2. The Fredonia Hotel:

Built in 1952, the Fredonia Hotel was once a swank, modern establishment that all locals could be proud of. It brought a lot of attention back to the oldest town in Texas and has recently been reopened after renovations. As most paranormal lovers have heard, renovations can stir up some eerie activity. According to, KTRE-9, a local news station, a team of paranormal investigators stayed overnight at the Fredonia to see if they could capture evidence of the reported activity one year ago this October. They wanted to investigate reports from housekeepers, guests who have stayed at the Fredonia and even former employees concerning changes in the atmosphere and spooky sightings on different floors. Two popular floors for activity include the second floor, where “Happy Jack” has been witnessed, and the sixth floor where they’ve all had run-ins with an apparition.

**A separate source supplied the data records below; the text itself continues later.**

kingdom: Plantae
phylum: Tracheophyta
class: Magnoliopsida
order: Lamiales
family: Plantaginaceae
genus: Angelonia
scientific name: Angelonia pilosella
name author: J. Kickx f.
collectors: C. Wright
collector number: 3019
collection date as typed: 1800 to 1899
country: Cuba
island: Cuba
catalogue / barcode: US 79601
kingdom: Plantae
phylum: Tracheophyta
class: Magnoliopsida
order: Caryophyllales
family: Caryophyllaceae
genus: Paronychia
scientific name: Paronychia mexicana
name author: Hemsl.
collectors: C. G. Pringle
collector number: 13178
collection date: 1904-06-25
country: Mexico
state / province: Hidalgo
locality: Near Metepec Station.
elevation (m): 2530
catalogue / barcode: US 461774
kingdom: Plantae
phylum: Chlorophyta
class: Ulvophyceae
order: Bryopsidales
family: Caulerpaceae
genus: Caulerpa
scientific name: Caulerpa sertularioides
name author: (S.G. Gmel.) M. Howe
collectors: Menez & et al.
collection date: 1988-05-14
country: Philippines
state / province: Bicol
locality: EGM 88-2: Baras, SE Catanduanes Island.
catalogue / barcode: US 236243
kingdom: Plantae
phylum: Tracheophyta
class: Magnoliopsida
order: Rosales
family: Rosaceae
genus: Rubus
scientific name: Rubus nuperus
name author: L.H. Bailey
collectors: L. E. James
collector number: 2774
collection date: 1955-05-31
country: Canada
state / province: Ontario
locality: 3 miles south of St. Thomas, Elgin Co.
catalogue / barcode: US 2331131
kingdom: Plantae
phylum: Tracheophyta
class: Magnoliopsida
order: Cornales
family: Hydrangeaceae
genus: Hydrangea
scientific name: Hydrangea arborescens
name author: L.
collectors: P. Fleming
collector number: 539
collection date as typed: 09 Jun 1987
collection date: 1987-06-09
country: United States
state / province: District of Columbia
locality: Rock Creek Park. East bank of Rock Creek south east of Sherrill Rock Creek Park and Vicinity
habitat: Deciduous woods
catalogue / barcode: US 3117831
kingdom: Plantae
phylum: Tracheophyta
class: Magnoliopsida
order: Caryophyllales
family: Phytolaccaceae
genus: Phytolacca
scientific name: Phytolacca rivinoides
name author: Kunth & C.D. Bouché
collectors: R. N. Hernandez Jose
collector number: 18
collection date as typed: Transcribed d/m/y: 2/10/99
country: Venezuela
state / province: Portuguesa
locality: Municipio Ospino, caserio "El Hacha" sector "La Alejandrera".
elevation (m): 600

This past April there was even a paranormal convention at the hotel. The investigation didn’t appear to bring the phenomena to light, but perhaps the next guests will have better luck.

 

3. Cry Baby Creek:

Jack Creek is a stream running about 16 miles near Lufkin by FM 2497, but to the locals it is often referred to as “Cry Baby Creek.” The story goes that on a stormy night in the 1970s, a woman and her infant child were crossing the bridge over Jack Creek when, suddenly, the car veered off the slick bridge, sending the woman and her baby into the creek where they drowned to death. Legend has it that if you visit the creek at night, you can faintly hear the sounds of a baby’s cries in the distance. This purportedly doesn’t work if you walk the creek shores looking for something, but when you turn your back and walk the opposite direction, that is when one can hear the cries of an infant.